■ Vorliegender Text:
___
Bild: Geflüchtet vor anhaltender Dürre und Armut: Klimaflüchtlinge aus Somal…
Der Klimawandel ist zu einem der bestimmenden Themen des 21. Jahrhunderts
geworden. Seine Auswirkungen reichen schon heute weit über die
Umweltzerstörung hinaus. Gemeinschaften werden entwurzelt, Lebensgrundlagen
gehen verloren und ganze Regionen werden aufgrund von Wüstenbildung,
extremen Wetterereignissen, Dürren, steigendem Meeresspiegel und
zunehmender Versalzung unbewohnbar.
Das geltende Recht aber ist auf diese Herausforderung unzureichend
vorbereitet. Das Flüchtlingsrecht konzentriert sich weitgehend auf
Verfolgung. Menschen, die durch Umweltkrisen vertrieben werden, genießen
deshalb keinen angemessenen Schutz. Nationale, regionale und internationale
Institutionen müssen sich verändern, um der Realität der durch den
Klimawandel verursachten zunehmenden Migration Rechnung zu tragen.
___
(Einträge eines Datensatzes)
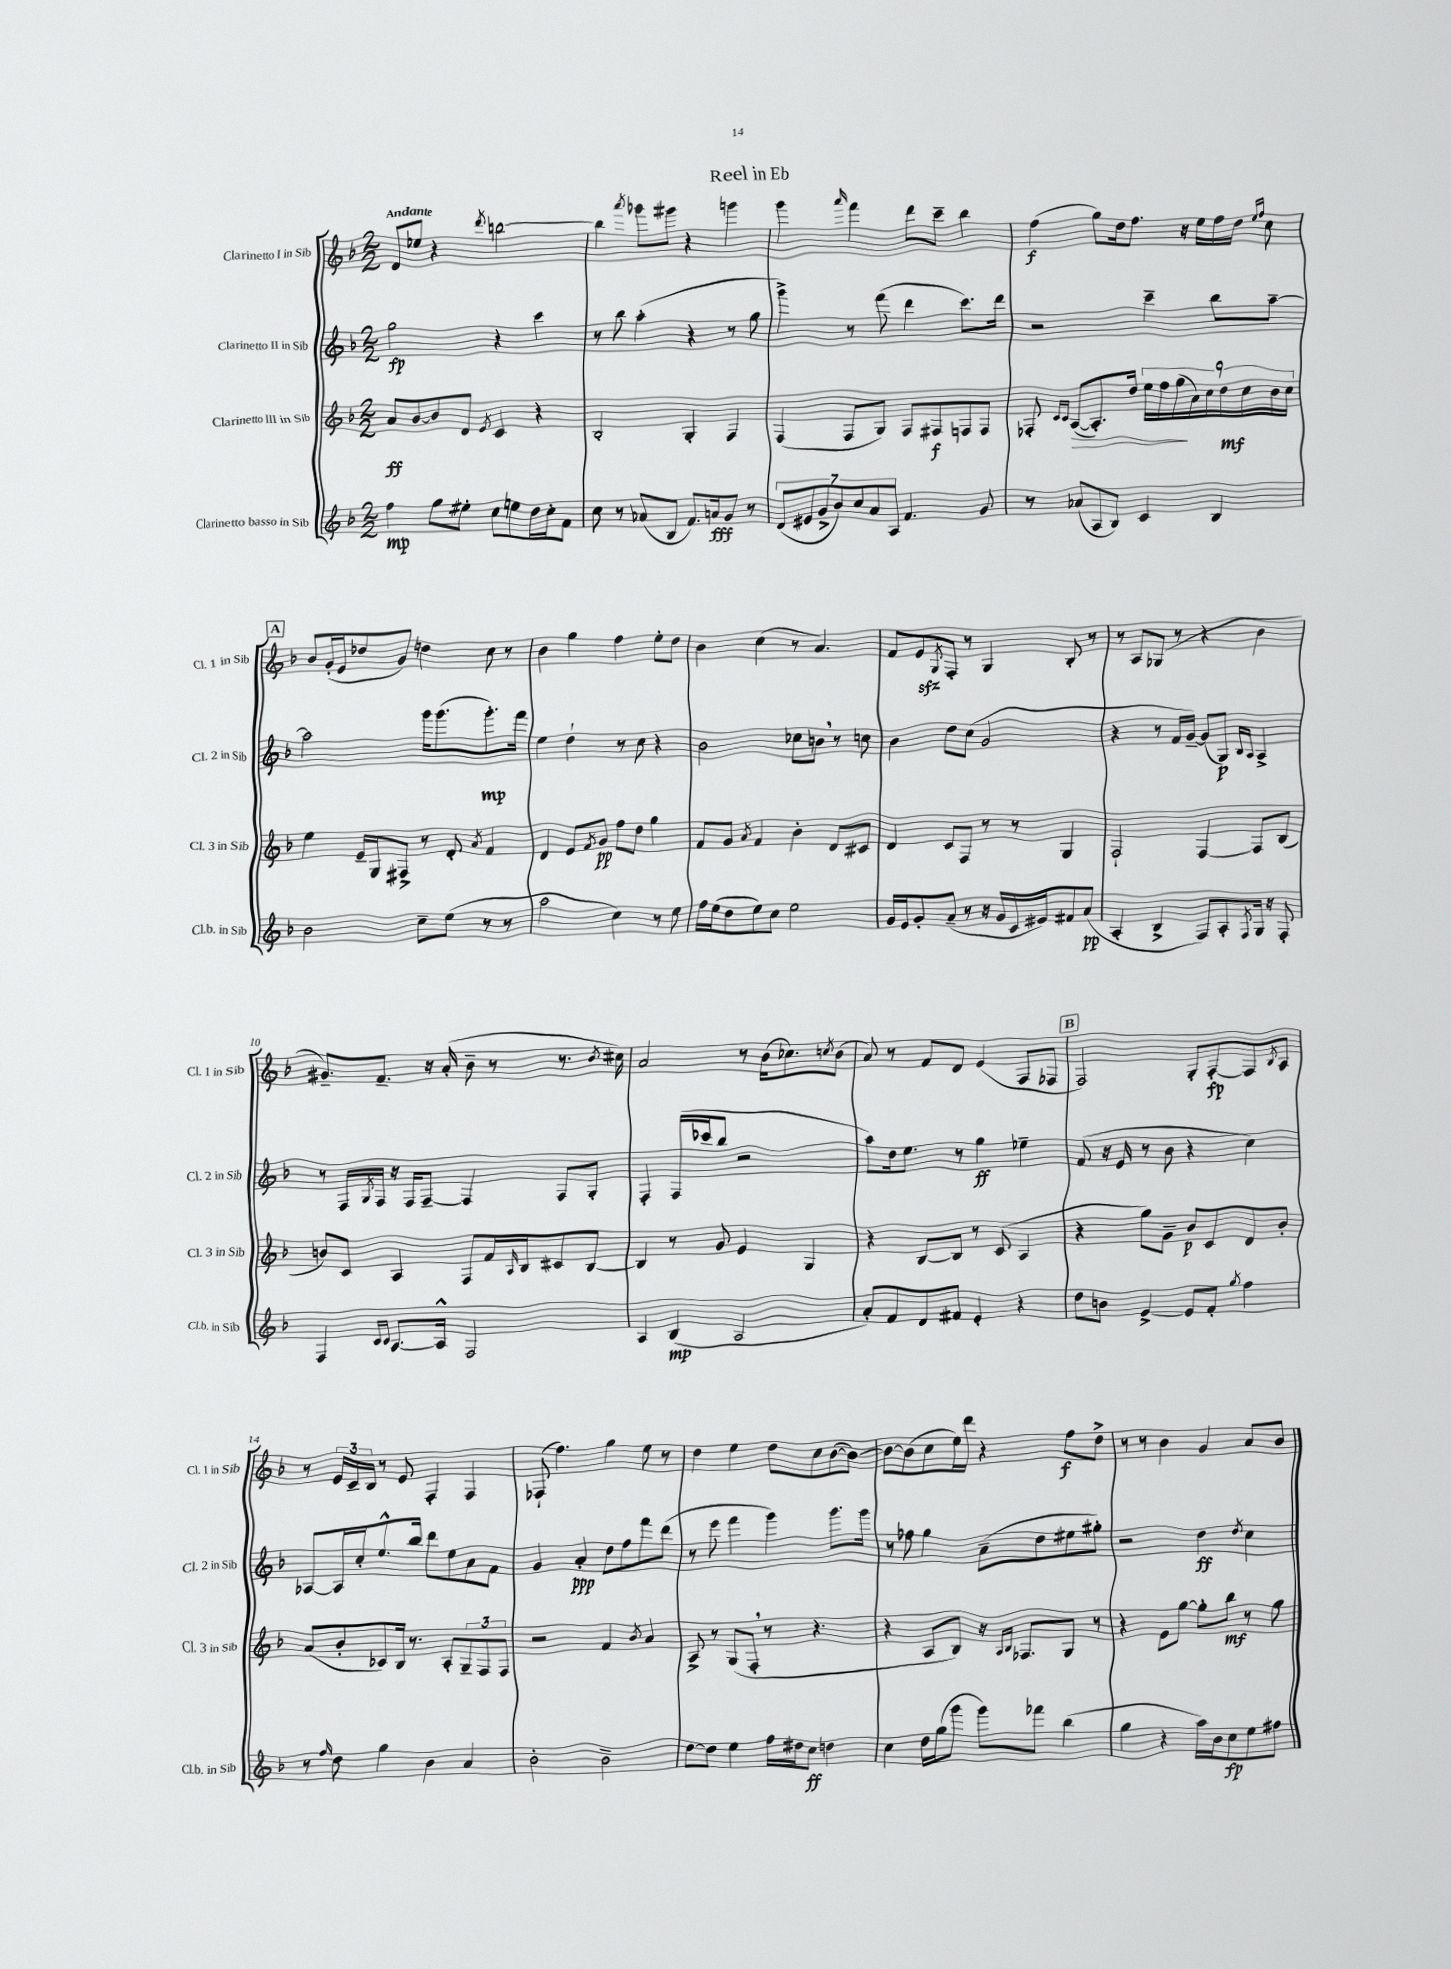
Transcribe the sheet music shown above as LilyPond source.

\header { title = "Reel in Eb" }
<<
\new StaffGroup <<
\new Staff = "s0" \with { instrumentName = "Clarinetto I in Sib" shortInstrumentName = "Cl. 1 in Sib" } {
    \clef treble \key f \major \numericTimeSignature \time 2/2 \tempo "Andante"
    d'8 ees''8 r4 \acciaccatura { d'''8 } b''2~ |
    b''4 \acciaccatura { a'''8 } ges'''8 gis'''8 r4 g'''4 |
    g'''4 \grace { a'''16 } f'''4 d'''8 c'''8-- bes''4 |
    f''4\f( g''8) d''16 f''8. r16 e''16 f''16 d''16 \grace { e''16 f''16 } c''8 |
    \mark \markup { \box "A" } bes'8 g'16-.( e'16 des''8 g'8) d''4 c''8 r8 |
    bes'4 g''4 f''4 e''8-. d''8 |
    bes'4 c''4( r8 a'4.) |
    f'8 e'8\sfz \acciaccatura { g8 } f8-. r8 g4 bes8-. r8 |
    r8 a8 ges8( r8 r4 bes'4 |
    gis'8.--) f'8.-- r16 a'16-.( bes'8-- r8 r8. \acciaccatura { bes'8 } cis''16) |
    a'2 r8 bes'16( ces''8.) \acciaccatura { c''8 } bes'8( |
    a'8) r8 f'8 d'8 e'4( f8 fes8 |
    \mark \markup { \box "B" } f2) g8-. f8~-.\fp f8 \acciaccatura { bes8 } a8 |
    r8 \tuplet 3/2 { e'16 c'16-- bes16 } r8 e'8 f4-. f4 |
    fes8-!( f''4.) g''4 e''8 r8 |
    d''4 e''4 d''8 c''8 bes'8~( bes'8~) |
    bes'8~ bes'8( c''8 e''16) d'''16 r4 f''8\f d''8-> |
    r8 r8 bes'4 g'4 a'8 bes'8 \bar "|." |
}
\new Staff = "s1" \with { instrumentName = "Clarinetto II in Sib" shortInstrumentName = "Cl. 2 in Sib" } {
    \clef treble \key f \major \numericTimeSignature \time 2/2
    g''2\fp r4 c'''4 |
    r8 bes''8 a''4-.( r4 r8 g''8 |
    g'''4->) r8 f'''8( d'''4 c'''8.) d'''16 |
    r2 c'''4-- bes''8 a''8~-- |
    \mark \markup { \box "A" } a''2 g'''16 g'''8.( g'''8.-.\mp) f'''16 |
    e''4 d''4-! r8 c''8 r4 |
    bes'2 ces''8 b'8 \breathe r8 c''8 |
    bes'4 d''8 c''8( g'2 |
    r4 r8 f'16 g'16~--) g'8( g8\p) \grace { bes16 a16 } a4-> |
    r8 f16 \acciaccatura { g8 } f16 r16 f16 f8~-- f4 f8 g8-. |
    f4-. f16( ces'''16 bes''8 r2 |
    a''8) d''16 e''8. r8 g''4\ff ees''4-- |
    \mark \markup { \box "B" } f'8( r16 e'16 r8 bes'8 r4 c''4) |
    aes8~ aes16 c''16-. e''8.-^ bes''16 d'''8 e''8 a'8 f'8 |
    g'4 a'4-.\ppp d''8 f''8 f'''8 d'''8( |
    r8 e'''8 f'''4 g'''4) g'''8. g'''16 |
    r8 fes''8 g''4 a'8--( d''8 eis''8 gis''8-.) |
    r2 d''4\ff \acciaccatura { d''8 } c''4 \bar "|." |
}
\new Staff = "s2" \with { instrumentName = "Clarinetto III in Sib" shortInstrumentName = "Cl. 3 in Sib" } {
    \clef treble \key f \major \numericTimeSignature \time 2/2
    a'8\ff bes'8~ bes'8 d'8 \acciaccatura { e'8 } c'4 r4 |
    bes2-. g4-. f4 |
    f4( f8 g8) f8 fis8\f f8 f8 |
    fes8-. \grace { c'16 c'16 } a8~\>( a8.-.) d''16 \tuplet 9/8 { e''16 f''16 g''16\!( a'16) c''16 d''16\mf c''16 bes'16 c''16 } |
    \mark \markup { \box "A" } e''4 e'16-- g16 fis8-> r8 d'8-. \acciaccatura { a'8 } f'4 |
    d'4 e'8 \acciaccatura { f'8 } g'8\pp f''8 d''8 g''4 |
    f'8 g'8 \acciaccatura { a'8 } f'4 bes'4-. d'8 cis'8 |
    d'4 c'8 f8 r8 r8 g4 |
    f2-! f4~ f8 bes8( |
    b'8) c'8 a4 f8 f'16 \grace { a16 } bes16 cis'8 bes8~ |
    bes4 r8 g'8 e'4 g4 |
    r4 bes8~ bes8 r8 c'8( a4 |
    \mark \markup { \box "B" } r4 g''8) g'8-- bes'8\p c'8 d'8 bes'8-. |
    a'8( bes'8-. ces'8) bes16 r8. a8-. \tuplet 3/2 { g8-- f8 f8 } |
    r2 f'4 \acciaccatura { bes'8 } a'4 |
    a8-> r8 g8( f8-. \breathe r8 r4. |
    r4 a8 bes8) r16 \grace { a16 bes16 } fes8. g8 r8 |
    r4 e'8 g''8~ g''8-. bes''8\mf r8 g''8 \bar "|." |
}
\new Staff = "s3" \with { instrumentName = "Clarinetto basso in Sib" shortInstrumentName = "Cl.b. in Sib" } {
    \clef treble \key f \major \numericTimeSignature \time 2/2
    f''4\mp g''8 eis''8-. c''8 e''8 d''16 c''16-. f'8 |
    c''8 r8 aes'8( bes8 f'8.) a'16\fff g'8 r8 |
    \tuplet 7/4 { d'8( eis'8 g'8-> bes'8) c''8 a'8 a8 } f'4. g'8 |
    r8 aes'8( a8 bes8) c'4 bes4 |
    \mark \markup { \box "A" } bes'2 c''8-- e''8( r8 r8 |
    a''2 c''4) r8 e''8 |
    f''16 e''16( d''8 e''8) c''8 e''2 |
    g'16 e'16 g'8-. a'8--( r8 r16 g'16 c'16 eis'16) fis'8 a'8\pp( |
    a4-. bes4-> f8) a8-. \acciaccatura { f8 } g16 r16 f8-. |
    f4 \grace { c'16 c'16 } a8.~ a16-^ f2 |
    a4 bes4\mp( a2 |
    a'8-.) f'8 d'8 fis'8 e'4-. r4 |
    \mark \markup { \box "B" } d''8 b'8 e'4~-> e'8 f'8-. \acciaccatura { g''8 } f''4 |
    r8 \grace { f''16 } d''8 g''4 bes'4 a'4 |
    bes'2-. bes'2-- |
    d''8~ d''8 e''4 f''16 dis''16 c''8\ff d''4 |
    c''4 d''16 g''16( g'''8 g'''8) fes'''8 bes''4( |
    g''4 r4 a''16) bes'16 c''8\fp e''8 fis''8 \bar "|." |
}
>>
>>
___
■ Aufgaben:
[a] Ermitteln Sie jede Zeile der Datensätze, in der die Zeichenfolge „markup“ vorkommt, und geben Sie diese Zeilen vollständig wieder.
[b] Führen Sie den Text über klimabedingte Migration im Anschluss an seinen letzten Satz weiter.

■ Lösungen:
[a]
    \mark \markup { \box "A" } bes'8 g'16-.( e'16 des''8 g'8) d''4 c''8 r8 |
    \mark \markup { \box "B" } f2) g8-. f8~-.\fp f8 \acciaccatura { bes8 } a8 |
    \mark \markup { \box "A" } a''2 g'''16 g'''8.( g'''8.-.\mp) f'''16 |
    \mark \markup { \box "B" } f'8( r16 e'16 r8 bes'8 r4 c''4) |
    \mark \markup { \box "A" } e''4 e'16-- g16 fis8-> r8 d'8-. \acciaccatura { a'8 } f'4 |
    \mark \markup { \box "B" } r4 g''8) g'8-- bes'8\p c'8 d'8 bes'8-. |
    \mark \markup { \box "A" } bes'2 c''8-- e''8( r8 r8 |
    \mark \markup { \box "B" } d''8 b'8 e'4~-> e'8 f'8-. \acciaccatura { g''8 } f''4 |

[b]
Die Europäische Union hat durch ihr Gemeinsames Europäisches Asylsystem
(GEAS) Fortschritte bei der Vereinheitlichung der Asylverfahren erzielt.
Doch sie muss sich noch mit klimabedingter Vertreibung als Asylgrund
befassen.
[1][Ein progressiver Ansatz dazu würde Umweltvertreibung als legitimen
Grund für Schutzmaßnahmen anerkennen.] Dies würde eine erhebliche Lücke im
System schließen und das Engagement für Menschenrechte, Klimagerechtigkeit
sowie globale Rechenschaftspflicht und Solidarität stärken.
## Klimaschutzklausel im Aufenthaltsgesetz
Deutschland ist als wichtiger EU-Mitgliedstaat und anerkannter Vorreiter im
humanitären Bereich gut positioniert, um fortschrittliche Maßnahmen dazu
umzusetzen. Eine Möglichkeit wäre eine Klimaschutzklausel im
Aufenthaltsgesetz.
Diese könnte ein Aufenthaltsrecht für Personen schaffen, die aufgrund von
Umweltgefahren vertrieben wurden. Das würde die bestehenden humanitären
Schutzmaßnahmen ergänzen und gleichzeitig im Einklang mit dem Artikel 16a
des Grundgesetzes stehen, der sich auf politische Verfolgung konzentriert.
Zudem könnte Deutschland gezielte humanitäre Aufnahmeprogramme für Menschen
aus Regionen starten, die stark von Umweltzerstörung betroffen sind.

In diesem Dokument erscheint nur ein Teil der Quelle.